The smoke is turning a darker shade of orange. The sky is closing in. The mountains and skyscrapers and Sound are all disappearing, getting erased by the falling night.

   It is amazing how much a person can drink on the way from one side of a city to another. Ash, Ivy, and I pass the bottle around while Tami drives. By the time we get to Tami’s condo, the three of us are wasted.

   The night is still young. There are still so many more things that could happen.

   “Why are we going here?” Ash complains. “I want to go out.”

   Those are almost the exact same words Vaughn said a few weeks ago.

   Has it really been just a handful of weeks since that night? Is that all the time it takes to turn a person upside down?

   We ride the elevator up in a heavy, whiskey-soaked silence, and I feel the familiar feeling—or lack of feeling—of myself floating, of my feet not touching the ground, of losing my connection to gravity. I wonder what I’m even doing here. Ivy doesn’t need me. This is between her and Ash and Tami.

   I will not get out of this elevator when we get to Tami’s floor. I will ride it all the way back down and be done with these people forever. I don’t love Ash. I can’t stand Tami. There is no good reason to have them in my life.

   But then Ivy reaches for my hand, like she could read my mind, like she could sense a distance forming, and she squeezes, and I feel it all the way up my arm and into my heart, and Ivy pumps through my veins and fills up every space in my body, and I feel the truth in every atom of my being: We are impossible to separate, whether I like it or not.

   I will stick around a little longer.
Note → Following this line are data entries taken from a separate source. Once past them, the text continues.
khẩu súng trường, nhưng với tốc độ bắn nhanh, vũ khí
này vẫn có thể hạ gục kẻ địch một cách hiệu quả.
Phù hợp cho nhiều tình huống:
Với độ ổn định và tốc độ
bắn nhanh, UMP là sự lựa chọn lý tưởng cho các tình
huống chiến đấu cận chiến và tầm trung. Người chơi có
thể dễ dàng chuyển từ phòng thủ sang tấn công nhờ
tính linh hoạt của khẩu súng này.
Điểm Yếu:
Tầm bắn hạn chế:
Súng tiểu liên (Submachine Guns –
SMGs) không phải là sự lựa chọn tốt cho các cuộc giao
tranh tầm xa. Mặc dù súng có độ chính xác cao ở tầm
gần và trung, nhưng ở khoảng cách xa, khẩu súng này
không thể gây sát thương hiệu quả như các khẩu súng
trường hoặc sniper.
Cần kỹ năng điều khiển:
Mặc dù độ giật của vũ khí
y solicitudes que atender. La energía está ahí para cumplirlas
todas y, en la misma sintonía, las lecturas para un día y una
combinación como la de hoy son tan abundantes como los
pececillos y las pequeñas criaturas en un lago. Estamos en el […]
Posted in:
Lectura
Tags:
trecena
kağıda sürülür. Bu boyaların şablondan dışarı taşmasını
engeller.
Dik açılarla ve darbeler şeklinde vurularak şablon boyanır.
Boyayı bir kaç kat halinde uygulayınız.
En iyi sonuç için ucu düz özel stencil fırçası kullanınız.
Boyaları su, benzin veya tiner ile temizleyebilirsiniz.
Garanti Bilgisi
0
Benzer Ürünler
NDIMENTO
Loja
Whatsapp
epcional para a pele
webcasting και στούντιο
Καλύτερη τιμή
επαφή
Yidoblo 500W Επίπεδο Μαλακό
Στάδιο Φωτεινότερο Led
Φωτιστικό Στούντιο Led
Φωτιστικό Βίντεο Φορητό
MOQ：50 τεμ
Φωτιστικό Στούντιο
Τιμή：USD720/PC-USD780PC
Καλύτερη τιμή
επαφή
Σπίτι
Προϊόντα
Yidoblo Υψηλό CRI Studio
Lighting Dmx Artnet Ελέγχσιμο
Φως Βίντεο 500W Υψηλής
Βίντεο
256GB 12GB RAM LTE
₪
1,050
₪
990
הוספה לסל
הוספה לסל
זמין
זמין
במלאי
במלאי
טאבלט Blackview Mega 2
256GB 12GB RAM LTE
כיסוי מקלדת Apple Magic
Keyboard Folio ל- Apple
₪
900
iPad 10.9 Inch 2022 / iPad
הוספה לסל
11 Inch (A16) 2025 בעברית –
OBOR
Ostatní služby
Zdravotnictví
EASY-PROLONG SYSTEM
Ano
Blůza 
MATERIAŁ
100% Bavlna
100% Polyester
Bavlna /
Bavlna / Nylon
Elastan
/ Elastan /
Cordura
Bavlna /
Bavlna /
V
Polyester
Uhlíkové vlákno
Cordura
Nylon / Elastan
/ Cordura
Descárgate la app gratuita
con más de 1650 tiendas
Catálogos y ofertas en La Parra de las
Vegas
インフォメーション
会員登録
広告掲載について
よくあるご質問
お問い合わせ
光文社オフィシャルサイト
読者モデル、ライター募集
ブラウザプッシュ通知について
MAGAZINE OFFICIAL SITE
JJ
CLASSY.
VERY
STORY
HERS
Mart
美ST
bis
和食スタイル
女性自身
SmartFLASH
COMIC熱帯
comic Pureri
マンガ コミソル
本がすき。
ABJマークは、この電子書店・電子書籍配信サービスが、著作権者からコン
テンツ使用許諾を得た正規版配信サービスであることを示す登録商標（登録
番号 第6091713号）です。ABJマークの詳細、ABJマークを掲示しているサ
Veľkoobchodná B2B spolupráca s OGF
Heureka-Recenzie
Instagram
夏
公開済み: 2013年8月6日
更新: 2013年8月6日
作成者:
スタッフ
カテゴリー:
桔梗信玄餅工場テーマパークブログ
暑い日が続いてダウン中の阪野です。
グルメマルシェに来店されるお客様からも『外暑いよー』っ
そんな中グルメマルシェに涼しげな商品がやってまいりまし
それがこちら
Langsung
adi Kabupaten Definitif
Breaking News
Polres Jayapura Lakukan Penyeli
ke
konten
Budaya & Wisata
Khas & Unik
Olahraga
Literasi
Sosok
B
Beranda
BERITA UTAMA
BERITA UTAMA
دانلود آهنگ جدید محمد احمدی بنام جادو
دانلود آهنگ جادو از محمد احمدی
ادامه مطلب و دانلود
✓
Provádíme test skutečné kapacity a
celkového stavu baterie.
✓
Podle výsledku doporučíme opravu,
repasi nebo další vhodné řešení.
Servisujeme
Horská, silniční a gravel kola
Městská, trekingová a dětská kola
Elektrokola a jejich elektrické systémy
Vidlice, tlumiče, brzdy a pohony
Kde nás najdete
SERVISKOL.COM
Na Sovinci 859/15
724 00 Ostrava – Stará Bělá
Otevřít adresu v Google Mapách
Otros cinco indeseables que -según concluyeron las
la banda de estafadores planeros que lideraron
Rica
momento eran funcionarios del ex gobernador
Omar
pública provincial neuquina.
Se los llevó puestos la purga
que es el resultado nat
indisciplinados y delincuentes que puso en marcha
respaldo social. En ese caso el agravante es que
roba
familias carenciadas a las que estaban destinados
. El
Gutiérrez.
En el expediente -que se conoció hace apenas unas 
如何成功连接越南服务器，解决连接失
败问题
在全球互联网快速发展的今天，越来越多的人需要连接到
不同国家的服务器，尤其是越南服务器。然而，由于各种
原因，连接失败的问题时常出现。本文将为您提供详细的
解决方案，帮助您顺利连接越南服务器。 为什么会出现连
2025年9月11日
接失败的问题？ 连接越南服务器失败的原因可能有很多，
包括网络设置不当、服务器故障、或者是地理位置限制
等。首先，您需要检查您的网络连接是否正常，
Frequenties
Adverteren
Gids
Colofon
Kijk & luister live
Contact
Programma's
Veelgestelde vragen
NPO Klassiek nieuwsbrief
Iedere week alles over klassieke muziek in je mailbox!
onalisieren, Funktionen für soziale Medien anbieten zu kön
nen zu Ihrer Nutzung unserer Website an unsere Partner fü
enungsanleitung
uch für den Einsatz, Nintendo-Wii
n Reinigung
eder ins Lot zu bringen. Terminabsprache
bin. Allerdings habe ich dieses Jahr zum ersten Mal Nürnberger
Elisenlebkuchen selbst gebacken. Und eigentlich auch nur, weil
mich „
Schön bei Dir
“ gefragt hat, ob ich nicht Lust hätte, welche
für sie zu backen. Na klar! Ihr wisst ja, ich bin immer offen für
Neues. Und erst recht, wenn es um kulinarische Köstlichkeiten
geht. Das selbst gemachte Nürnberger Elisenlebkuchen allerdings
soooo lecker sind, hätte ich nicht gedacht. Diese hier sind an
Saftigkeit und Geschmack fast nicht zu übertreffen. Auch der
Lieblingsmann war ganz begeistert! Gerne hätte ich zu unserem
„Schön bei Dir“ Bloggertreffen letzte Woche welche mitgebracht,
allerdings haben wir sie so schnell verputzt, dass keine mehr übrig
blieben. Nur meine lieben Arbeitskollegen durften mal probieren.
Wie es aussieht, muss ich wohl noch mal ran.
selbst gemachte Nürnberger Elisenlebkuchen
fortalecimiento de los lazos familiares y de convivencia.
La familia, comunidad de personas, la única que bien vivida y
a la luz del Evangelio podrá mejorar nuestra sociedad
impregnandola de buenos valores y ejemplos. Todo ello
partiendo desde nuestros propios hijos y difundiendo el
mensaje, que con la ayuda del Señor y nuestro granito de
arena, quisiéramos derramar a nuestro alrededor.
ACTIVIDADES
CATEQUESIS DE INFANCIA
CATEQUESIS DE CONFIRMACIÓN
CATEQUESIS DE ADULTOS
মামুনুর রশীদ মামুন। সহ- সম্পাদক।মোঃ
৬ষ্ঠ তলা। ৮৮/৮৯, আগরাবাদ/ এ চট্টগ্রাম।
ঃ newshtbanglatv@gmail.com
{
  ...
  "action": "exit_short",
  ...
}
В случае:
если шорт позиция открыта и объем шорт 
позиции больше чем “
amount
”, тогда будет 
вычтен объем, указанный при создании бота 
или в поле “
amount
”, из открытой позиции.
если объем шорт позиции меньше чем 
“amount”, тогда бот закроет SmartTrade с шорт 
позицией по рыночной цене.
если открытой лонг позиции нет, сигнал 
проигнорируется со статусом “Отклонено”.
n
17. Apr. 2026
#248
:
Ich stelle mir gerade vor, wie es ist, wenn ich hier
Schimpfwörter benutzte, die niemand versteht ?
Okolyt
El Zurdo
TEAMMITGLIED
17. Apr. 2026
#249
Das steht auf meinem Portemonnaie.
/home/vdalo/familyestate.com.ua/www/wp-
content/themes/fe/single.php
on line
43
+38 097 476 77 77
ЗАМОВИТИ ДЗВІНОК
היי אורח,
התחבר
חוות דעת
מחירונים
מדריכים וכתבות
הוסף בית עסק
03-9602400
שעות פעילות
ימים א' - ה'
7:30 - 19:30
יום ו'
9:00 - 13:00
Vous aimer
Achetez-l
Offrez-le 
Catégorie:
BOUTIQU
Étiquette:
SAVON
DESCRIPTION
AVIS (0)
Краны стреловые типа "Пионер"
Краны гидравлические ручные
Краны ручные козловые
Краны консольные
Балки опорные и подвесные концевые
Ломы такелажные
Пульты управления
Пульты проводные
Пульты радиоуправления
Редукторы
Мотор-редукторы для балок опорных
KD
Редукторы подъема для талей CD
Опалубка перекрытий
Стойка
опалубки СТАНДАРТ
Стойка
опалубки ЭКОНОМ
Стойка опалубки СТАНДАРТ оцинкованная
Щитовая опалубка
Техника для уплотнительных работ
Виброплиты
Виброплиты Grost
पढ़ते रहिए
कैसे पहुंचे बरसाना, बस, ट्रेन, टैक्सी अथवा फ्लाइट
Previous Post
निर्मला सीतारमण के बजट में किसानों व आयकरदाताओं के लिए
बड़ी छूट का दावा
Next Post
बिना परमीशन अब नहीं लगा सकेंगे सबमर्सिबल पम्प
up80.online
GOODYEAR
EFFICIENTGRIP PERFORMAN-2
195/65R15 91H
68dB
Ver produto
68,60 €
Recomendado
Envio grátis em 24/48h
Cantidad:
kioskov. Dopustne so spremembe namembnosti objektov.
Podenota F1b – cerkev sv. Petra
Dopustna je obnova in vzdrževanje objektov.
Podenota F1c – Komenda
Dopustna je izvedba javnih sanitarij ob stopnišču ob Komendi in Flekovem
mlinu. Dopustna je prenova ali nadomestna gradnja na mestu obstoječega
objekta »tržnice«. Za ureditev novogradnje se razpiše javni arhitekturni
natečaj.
In case she needs me. In case things get out of control. Nobody knows what Tami’s capable of.

   “Why did we come all this way to sit inside?” Ash says as he collapses into a chair. Tami goes to the bar and I sit by Ivy on the couch.

   “We have to stay inside,” Tami says. “You know that. The air is toxic.”

   “But so are you,” I want to say. “So are all of you.”

   “But we could be inside somewhere else,” Ash says. “Like we could go to the Science Center or something. We could go to the aquarium.”

   “What are you, nine years old?” Tami laughs.

   “We could at least go shopping,” he says.

   “Now that’s an idea,” Ivy says.

   “You’re already drunk,” Tami says. “I need to get drunk.”

   “That’s a good idea too,” Ivy and Ash say in unison, and then they look at each other with a glowing surprise, and for the briefest of moments, they are inside a bubble where time stops, and we are out here, in real time, watching it.

   I cannot read Tami’s face as she stares at them. She is calculating something in her mind. She is always calculating.

   “What is this?” Tami says. She sucks down her drink and immediately pours another one.

   This is finally happening. Saying something out loud makes it real. I feel Ivy buzzing next to me. The lights in the condo flicker. Something inside me flickers.

   “What is what?” Ash says.

   “This. Between you two. What is going on?” There is an air of condescension in her voice that only people like her can pull off.

   “We’re drunk,” Ash says. “You need to catch up with us. Finish your drink.”

   “Don’t tell me what to do.”

   I can’t feel most of my body, cannot find where I touch the couch, but I can feel my foot in sharp focus, unconnected, disembodied, and throbbing with infection. The piece of Ivy is still in there, poisoning me from the inside.

   The wound is the part of me that is dying, and it is the part of me that feels most alive.

   Something is rotting, way past sweet.

   “Give me one of those pills,” Ash says.

   “They’re in my purse,” says Tami.

   “I’ll take one too,” Ivy says.

   “You owe me two hundred dollars,” Tami says.

   “So sue me,” says Ivy, swallowing the pill as soon as Ash hands it to her.

   I look at Ivy and her shiny things are long gone. She has lost her powers. She’s just a girl now. Someone like me. Someone breakable.